Unfortunately, going back to a phone that is worse in almost every single way (performance, camera, display, storage, …) and is not supported by Lineage OS officially any more and thus does not receive any regular security patches feels really like defeat. I found an experimental build of Android 8.1, which ran mostly fine (even though I could not get signature spoofing and thus microG to work), but boy did I hate using it ever more. So I found myself hunting for Pixel XLs on eBay and Pixel 2s, and … in reality I just mostly used that teeny tiny iPhone SE, since it was just a lot better. ((The SE I use is not perfect though: The front camera has dust between camera and glass and it just has 32GB of storage (the eBay listing said it would have 64 GB, but …).)) Given that I am set to receive two new phones this year anyway, and the fact that the Pixel XL has no more vendor support, while newer Pixel phones are not supported by my favourite Custom ROM and running stock Android ((… or Graphene OS, for completely different reasons (services not working, that I may want to use.)) is completely out of the question for me, I eventually figured I would just go ahead and use this iPhone SE as my main phone for now. Despite sustainability and avoiding excessive consumerism, on motivation was the availablity to easily do local, non-cloud backups with the iPhone, having just lost a bunch of data with my seemingly unfixable Pixel XL.

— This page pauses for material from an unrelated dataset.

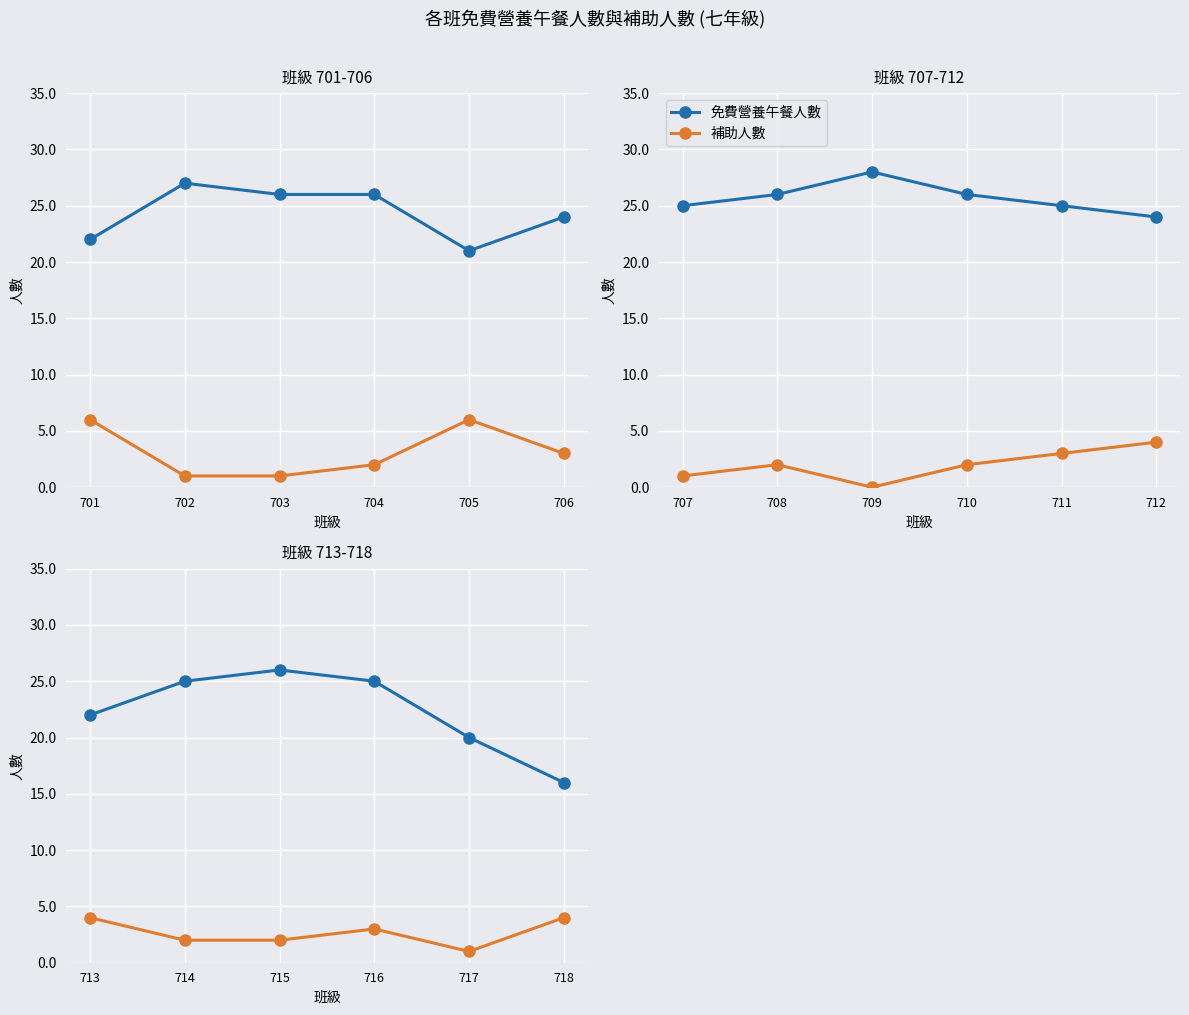

What are all the series names shown in the legend?

免費營養午餐人數, 補助人數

The main obstacle as I moved the services I use over was battery life. Even with moderate use, the battery was often asking to switch on “Low Power Mode” around 1pm. So there I was, thinking again: Well, maybe I should just pay the money and get myself an iPhone 11. But (aided by being short on money after switching appartments in mid-January) I managed to find an alternative: There are third party battery cases for the SE, that have ok reviews. They aren’t as well integrated as Apples own battery cases ((They ironically never made one for the iPhone SE, even though it has the worst SoC-power/battery capacity ratio of all iPhones ever.)) I just got a cheap one of Amazon. ((This one.))

With this thing on, my iPhone SE earned itself a new nickname: Klumpen. ((Rough translation: Chunk or nugget.)) And it just works. iSH is an okay termux replacement, KyPass is not beautiful, but usable/decent KeePass client. I am fine. And my mobile life is again backed up: If I loose this SE (physically or through sudden device death) I can just get myself another iPhone and restore an encrypted backup.